Prof. Robert menatapnya dengan tajam. Sekali lagi mahasiswanya membantah perkataanya. "Coba kalau kamu berattitude, kamu tidak akan cerobah apalagi sampai memasukkan kode yang salah. Jeniusmu itu lo, tidak akan berguna,"

Morgan pun diam.

"Kerugian ini sangat besar. Saya rasa mahasiswa miskin sepertimu tidak akan sanggup membayar kerugian," maki Prof. Robert.

Kini giliran Morgan yang mulai emosi begitu orang yang paling ia hormati justru merendahkannya. Apalagi dosen itu hanya melihat dari penampilannya yang mungkin mencerminkan kehidupan Morgan yang sangat jauh dari kata cukup.

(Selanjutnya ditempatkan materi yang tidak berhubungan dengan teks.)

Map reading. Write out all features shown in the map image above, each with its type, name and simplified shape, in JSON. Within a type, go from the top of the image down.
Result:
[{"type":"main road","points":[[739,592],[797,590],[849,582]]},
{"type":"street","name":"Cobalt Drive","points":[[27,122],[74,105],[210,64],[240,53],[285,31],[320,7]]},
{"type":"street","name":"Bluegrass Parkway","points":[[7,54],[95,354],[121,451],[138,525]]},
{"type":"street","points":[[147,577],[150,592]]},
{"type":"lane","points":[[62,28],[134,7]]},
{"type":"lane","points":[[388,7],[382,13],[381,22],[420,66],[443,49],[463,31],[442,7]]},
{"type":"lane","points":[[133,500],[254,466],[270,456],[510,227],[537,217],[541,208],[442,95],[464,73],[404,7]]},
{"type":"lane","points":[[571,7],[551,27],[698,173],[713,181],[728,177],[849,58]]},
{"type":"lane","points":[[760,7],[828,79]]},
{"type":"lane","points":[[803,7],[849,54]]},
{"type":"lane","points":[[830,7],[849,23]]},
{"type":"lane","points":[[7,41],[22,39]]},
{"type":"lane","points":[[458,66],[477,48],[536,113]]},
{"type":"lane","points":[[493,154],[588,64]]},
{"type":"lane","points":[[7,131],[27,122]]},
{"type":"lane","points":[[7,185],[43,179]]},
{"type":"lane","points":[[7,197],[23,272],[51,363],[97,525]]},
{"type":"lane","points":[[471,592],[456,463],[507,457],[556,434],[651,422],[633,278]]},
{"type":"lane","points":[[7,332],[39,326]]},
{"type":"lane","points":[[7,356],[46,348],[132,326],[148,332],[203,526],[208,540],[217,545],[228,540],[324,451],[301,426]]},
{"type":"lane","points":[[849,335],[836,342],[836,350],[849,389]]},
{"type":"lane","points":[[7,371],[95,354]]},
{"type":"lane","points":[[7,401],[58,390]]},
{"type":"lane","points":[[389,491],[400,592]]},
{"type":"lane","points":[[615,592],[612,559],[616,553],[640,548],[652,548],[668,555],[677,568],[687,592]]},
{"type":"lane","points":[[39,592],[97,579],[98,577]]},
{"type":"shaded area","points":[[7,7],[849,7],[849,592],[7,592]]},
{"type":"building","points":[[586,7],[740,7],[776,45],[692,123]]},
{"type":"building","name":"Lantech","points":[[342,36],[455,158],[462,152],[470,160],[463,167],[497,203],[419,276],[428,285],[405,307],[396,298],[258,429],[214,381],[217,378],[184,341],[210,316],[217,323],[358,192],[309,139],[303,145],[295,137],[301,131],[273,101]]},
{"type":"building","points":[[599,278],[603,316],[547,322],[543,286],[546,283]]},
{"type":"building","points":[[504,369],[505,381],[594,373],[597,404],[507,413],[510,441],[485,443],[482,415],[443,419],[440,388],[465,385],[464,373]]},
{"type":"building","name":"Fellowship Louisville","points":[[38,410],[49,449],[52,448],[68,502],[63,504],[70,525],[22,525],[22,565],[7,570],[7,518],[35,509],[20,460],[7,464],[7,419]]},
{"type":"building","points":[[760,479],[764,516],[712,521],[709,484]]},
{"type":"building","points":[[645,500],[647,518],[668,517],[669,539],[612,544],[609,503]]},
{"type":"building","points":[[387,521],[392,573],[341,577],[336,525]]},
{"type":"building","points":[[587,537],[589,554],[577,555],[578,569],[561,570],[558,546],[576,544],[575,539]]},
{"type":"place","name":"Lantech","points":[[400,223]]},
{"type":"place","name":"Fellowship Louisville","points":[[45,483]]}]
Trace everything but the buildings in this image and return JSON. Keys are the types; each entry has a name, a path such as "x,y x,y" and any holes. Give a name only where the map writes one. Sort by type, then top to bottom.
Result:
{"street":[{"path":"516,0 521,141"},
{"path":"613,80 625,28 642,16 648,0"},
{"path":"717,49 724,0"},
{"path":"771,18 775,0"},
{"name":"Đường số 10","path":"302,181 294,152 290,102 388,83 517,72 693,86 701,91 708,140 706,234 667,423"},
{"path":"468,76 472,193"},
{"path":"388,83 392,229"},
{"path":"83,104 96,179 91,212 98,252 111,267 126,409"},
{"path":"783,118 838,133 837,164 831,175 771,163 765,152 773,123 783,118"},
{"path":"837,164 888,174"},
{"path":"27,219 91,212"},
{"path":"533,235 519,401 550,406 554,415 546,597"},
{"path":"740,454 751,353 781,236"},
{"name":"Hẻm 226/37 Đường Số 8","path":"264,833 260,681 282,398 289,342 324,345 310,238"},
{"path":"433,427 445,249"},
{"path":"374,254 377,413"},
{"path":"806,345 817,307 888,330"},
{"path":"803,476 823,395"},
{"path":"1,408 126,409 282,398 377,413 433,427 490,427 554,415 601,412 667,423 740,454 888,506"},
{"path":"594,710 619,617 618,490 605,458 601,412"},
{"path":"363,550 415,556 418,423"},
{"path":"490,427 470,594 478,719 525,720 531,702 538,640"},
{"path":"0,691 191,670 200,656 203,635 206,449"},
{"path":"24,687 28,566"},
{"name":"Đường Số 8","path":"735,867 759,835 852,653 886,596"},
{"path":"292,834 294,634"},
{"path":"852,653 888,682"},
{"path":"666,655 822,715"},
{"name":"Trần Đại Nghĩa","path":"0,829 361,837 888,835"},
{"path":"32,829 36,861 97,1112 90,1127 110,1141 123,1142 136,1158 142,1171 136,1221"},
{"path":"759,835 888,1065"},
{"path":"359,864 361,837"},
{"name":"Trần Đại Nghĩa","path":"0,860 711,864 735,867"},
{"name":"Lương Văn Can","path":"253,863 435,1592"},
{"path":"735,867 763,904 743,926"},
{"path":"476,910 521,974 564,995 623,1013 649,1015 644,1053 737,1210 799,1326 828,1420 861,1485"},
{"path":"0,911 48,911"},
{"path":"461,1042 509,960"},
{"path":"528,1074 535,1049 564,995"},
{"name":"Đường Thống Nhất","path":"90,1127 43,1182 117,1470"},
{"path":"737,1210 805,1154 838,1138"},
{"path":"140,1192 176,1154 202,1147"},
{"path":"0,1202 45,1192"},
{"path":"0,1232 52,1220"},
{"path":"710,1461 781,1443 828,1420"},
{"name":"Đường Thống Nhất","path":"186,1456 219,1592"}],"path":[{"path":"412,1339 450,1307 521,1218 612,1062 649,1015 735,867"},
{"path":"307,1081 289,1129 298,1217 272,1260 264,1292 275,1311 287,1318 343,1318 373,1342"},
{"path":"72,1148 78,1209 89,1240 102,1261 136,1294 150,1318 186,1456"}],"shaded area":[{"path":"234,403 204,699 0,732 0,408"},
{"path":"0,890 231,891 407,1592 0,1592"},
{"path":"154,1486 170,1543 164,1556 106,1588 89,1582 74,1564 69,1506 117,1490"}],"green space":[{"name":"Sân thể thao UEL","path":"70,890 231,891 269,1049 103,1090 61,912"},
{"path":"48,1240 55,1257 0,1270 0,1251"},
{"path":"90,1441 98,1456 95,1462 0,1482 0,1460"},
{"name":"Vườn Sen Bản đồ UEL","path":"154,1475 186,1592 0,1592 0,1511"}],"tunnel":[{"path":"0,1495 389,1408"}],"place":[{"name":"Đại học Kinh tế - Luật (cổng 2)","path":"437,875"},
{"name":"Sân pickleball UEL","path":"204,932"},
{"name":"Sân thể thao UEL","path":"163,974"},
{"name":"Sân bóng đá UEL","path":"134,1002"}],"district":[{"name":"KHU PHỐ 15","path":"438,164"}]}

"Mungkin keputusan akhirnya, pasti DO. Makanya besok lagi jangan sok jadi jagoan. Nggak punya duit aja sok-sok an eksperimen!!"

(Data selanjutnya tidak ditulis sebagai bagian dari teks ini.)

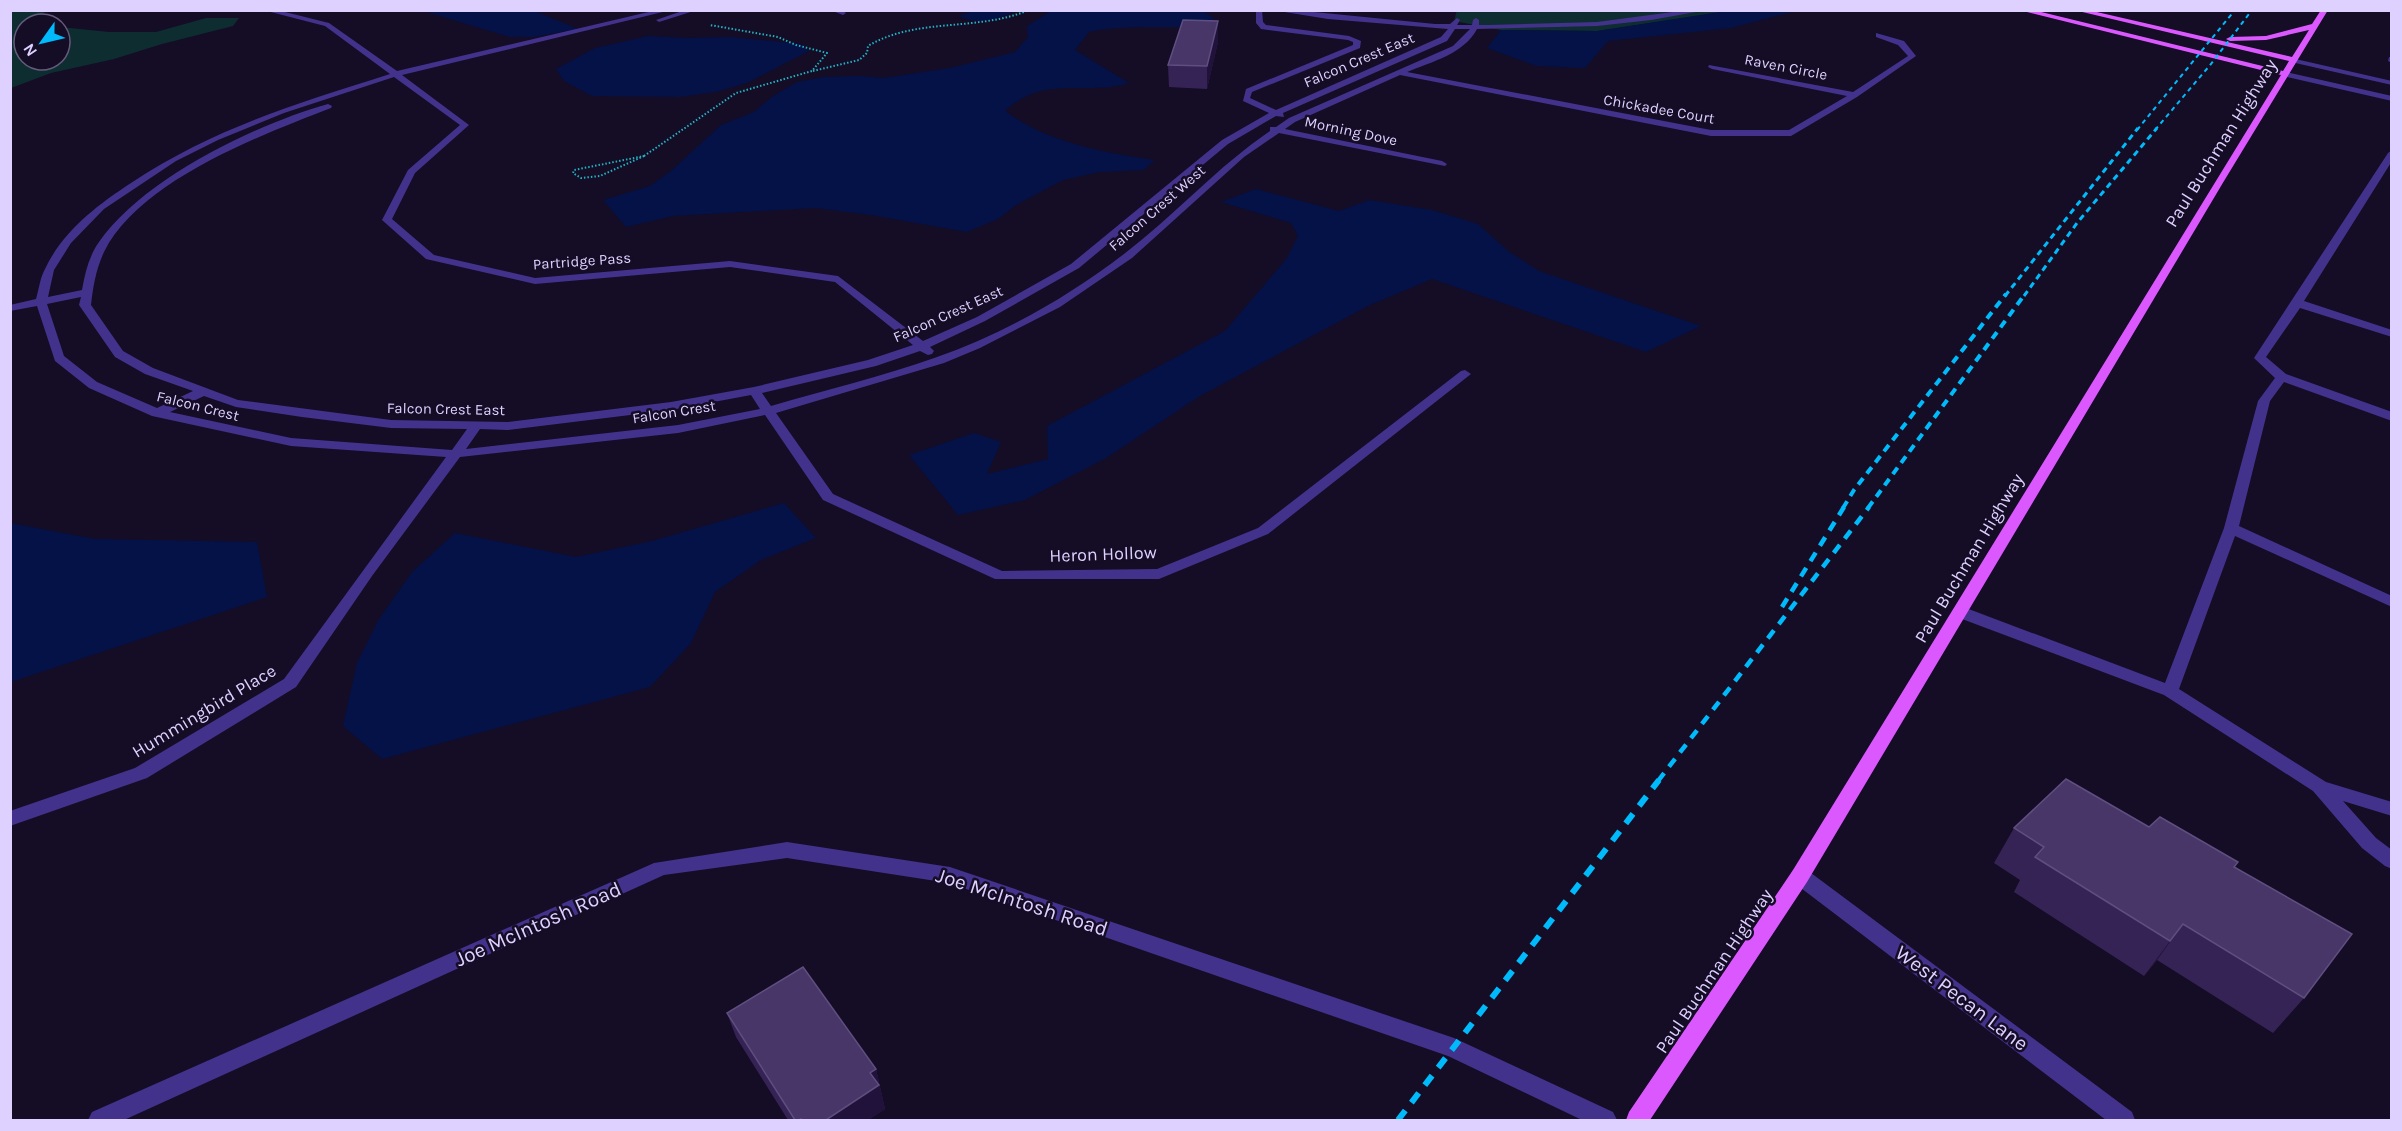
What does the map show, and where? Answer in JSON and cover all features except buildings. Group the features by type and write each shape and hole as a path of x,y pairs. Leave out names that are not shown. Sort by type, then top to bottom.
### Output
{"main road":[{"path":"2022,10 2286,74"},
{"path":"2077,10 2294,60"},
{"name":"Paul Buchman Highway","path":"1637,1120 1800,876 2325,10"},
{"path":"2179,34 2254,39 2282,36 2315,26"}],"street":[{"path":"266,10 327,24 400,78"},
{"name":"Falcon Crest East","path":"694,10 563,36 400,78 238,143 176,178 124,216 102,245 88,277 85,305 119,354 149,371 236,403 313,414 391,424 507,426 601,416 754,391 862,366 922,346 981,319 1130,237 1225,142 1275,112 1444,39 1454,23"},
{"path":"833,10 843,13"},
{"path":"1259,10 1260,23 1264,27 1357,41 1357,46 1249,91 1246,99 1292,120"},
{"name":"Falcon Crest East","path":"1275,10 1325,18 1476,24 1619,22 1704,10"},
{"name":"Falcon Crest East","path":"1329,10 1454,23"},
{"name":"Falcon Crest East","path":"1476,24 1649,10"},
{"path":"2099,15 2108,10"},
{"name":"Falcon Crest East","path":"400,78 577,41 669,14"},
{"name":"Falcon Crest West","path":"768,411 940,360 976,346 1056,305 1128,256 1130,237 1292,120 1456,48 1469,39 1476,24"},
{"name":"Chickadee Court","path":"1378,68 1711,133 1791,133 1912,56 1901,43 1879,35"},
{"path":"563,36 577,41"},
{"path":"2294,60 2391,83"},
{"name":"Raven Circle","path":"1712,67 1854,95"},
{"path":"2286,74 2391,99"},
{"path":"41,301 49,270 68,242 100,207 173,159 214,138 281,111 400,78"},
{"name":"Partridge Pass","path":"400,78 465,125 411,172 387,220 430,257 536,281 730,264 838,279 940,360"},
{"name":"Morning Dove","path":"1255,124 1442,164"},
{"path":"2391,153 2260,358 2282,377 2391,417"},
{"path":"141,179 176,178"},
{"path":"10,308 87,292"},
{"name":"Falcon Crest","path":"41,301 58,358 93,385 157,413 291,442 454,454 678,429 768,411"},
{"path":"2297,303 2391,334"},
{"name":"Heron Hollow","path":"754,391 828,497 1000,576 1159,574 1263,531 1465,374"},
{"path":"2170,691 2231,528 2264,401 2282,377"},
{"path":"157,413 204,391"},
{"name":"Hummingbird Place","path":"10,819 141,773 290,683 476,426"},
{"path":"2231,528 2391,602"},
{"path":"1959,612 2170,691 2319,786 2391,809"},
{"path":"2319,786 2369,843 2391,861"},
{"name":"Joe McIntosh Road","path":"100,1120 661,868 787,849 950,875 1454,1048 1605,1120"},
{"name":"West Pecan Lane","path":"1800,876 2124,1120"}],"path":[{"path":"646,156 585,167 574,170 573,173 581,178 600,177 646,156 719,103 752,87 859,60 867,53 868,46 874,41 900,33 1002,20 1029,10"},
{"path":"669,14 751,34 778,37 796,45 827,53 812,71"}],"green space":[{"path":"11,10 47,11 12,12 12,72 56,72 11,88"},
{"path":"1457,10 1732,11 1597,31 1501,30 1454,21"},
{"path":"206,18 239,18 233,26 72,68 72,28 109,32 156,32"}],"shaded area":[{"path":"976,10 1016,11 995,19 981,21 959,16"},
{"path":"1201,10 1214,18 1211,26 1119,28 1089,32 1075,50 1129,83 1112,87 1050,89 1020,99 1005,111 1021,122 1057,138 1096,150 1154,160 1144,170 1099,172 1063,180 1016,205 998,219 967,232 871,215 815,208 673,216 626,227 603,200 650,186 672,170 721,125 754,112 773,96 797,82 824,77 884,78 950,68 1015,52 1028,37 1027,26 1051,11"},
{"path":"1732,10 1795,11 1731,28 1608,41 1585,68 1536,66 1487,48 1501,30 1597,31"},
{"path":"423,11 535,11 578,29 534,37 510,37"},
{"path":"648,36 732,37 801,44 809,51 747,83 716,92 679,97 592,96 564,81 556,69 595,48"},
{"path":"1256,189 1339,211 1369,200 1432,210 1478,224 1508,251 1539,271 1701,326 1646,352 1432,279 1368,306 1200,396 1106,458 1025,500 958,515 909,455 974,433 1001,442 987,474 1048,459 1047,426 1225,331 1287,258 1298,236 1291,223 1221,202"},
{"path":"784,503 816,538 761,560 715,592 691,643 650,687 382,759 343,726 357,663 379,619 412,572 455,533 576,557 652,541"},
{"path":"10,523 95,539 257,542 267,597 11,682"}],"railway":[{"path":"2137,130 2235,10"},
{"path":"2155,130 2211,64 2252,10"},
{"path":"2005,296 2138,128"},
{"path":"2024,296 2077,223 2157,128"},
{"path":"1843,508 1854,490 2006,294"},
{"path":"1868,508 2025,294"},
{"path":"1782,607 1844,507"},
{"path":"1658,781 1869,507"},
{"path":"1398,1120 1659,780"}]}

Morgan menghela nafas beratnya. Tangan kanannya meremas kertas nota yang ia genggam. "Saya akan bayar semua kerugiannya pak," ucapnya dengan yakin.

Prof. Jensen memiringkan senyumannya. "Silahkan kalau mampu! Saya tidak mau dengar kabar, bahwa ada mahasiswa mengundurkan diri karena tak sanggup membayar kesalahannya," sindirnya.

Morgan tak tahan berlama-lama disini. Daripada kesabarannya habis dan melakukan hal-hal yang tidak diinginkan, lebih baik dia keluar.

"Saya permisi!" ucap Morgan sambil membalikkan badan.

Sembari berjalan di parkiran, pikirannya terus memikirkan darimana ia bisa melunasi kerugian tersebut. 850 juta itu tak sedikit. Tak semudah membaca deretan angka nolnya.

Sempat terpikirkan mengambil uang transferan tadi malam. Tapi, kalau ia menggunakan uang itu, sama saja ia menyerah dari tantangan yang ia ambil. Apalagi, kartu ATM-nya ditinggal di rumah Arthur Collins, Kakek Morgan.

Hingga akhirnya Morgan memutuskan untuk meminjam uang di perusahaan. Ya perusahaan ojek online, tempatnya bekerja. Ia datang kesana dengan harapan mendapat pinjaman.

Namun, tiba-tiba sebuah telepon datang di ponselnya. Melihat kontak yang menelpon adalah pak Doni, manajer kantor tempatnya bekerja, Morgan segera mengangkatnya.

"Permisi pak, saya Morgan. Ada yang bisa saya bantu?" ucapnya dengan sopan.

“Morgan, tidak usah basa-basi!”

Deg! Mendengar suara pak Doni yang meninggi, Morgan terdiam.

"Rate 2/5, review kurang memuaskan, belum lagi ada beberapa pelanggan yang complain langsung ke saya. Selanjutnya keluhan apalagi?” Suara di balik telepon itu semakin menggelegar.

"Keluhan? Mohon maaf pak, saya sudah mencoba memberikan pelayanan terbaik saya,” sahut Morgan.

“Sudah, saya tak mau lagi mendengar alasanmu! Kamu saya pecat sekarang! Status keanggotaan kamu saya cabut!”

Telepon dimatikan, meninggalkan Morgan yang terkesiap

Tangannya mengepal keras mendengar keputusan sepihak ini. Nafasnya menderu, tak ada lagi jalan yang bisa ia tempuh selain jalan itu.

“Apakah sudah saatnya aku harus kembali?”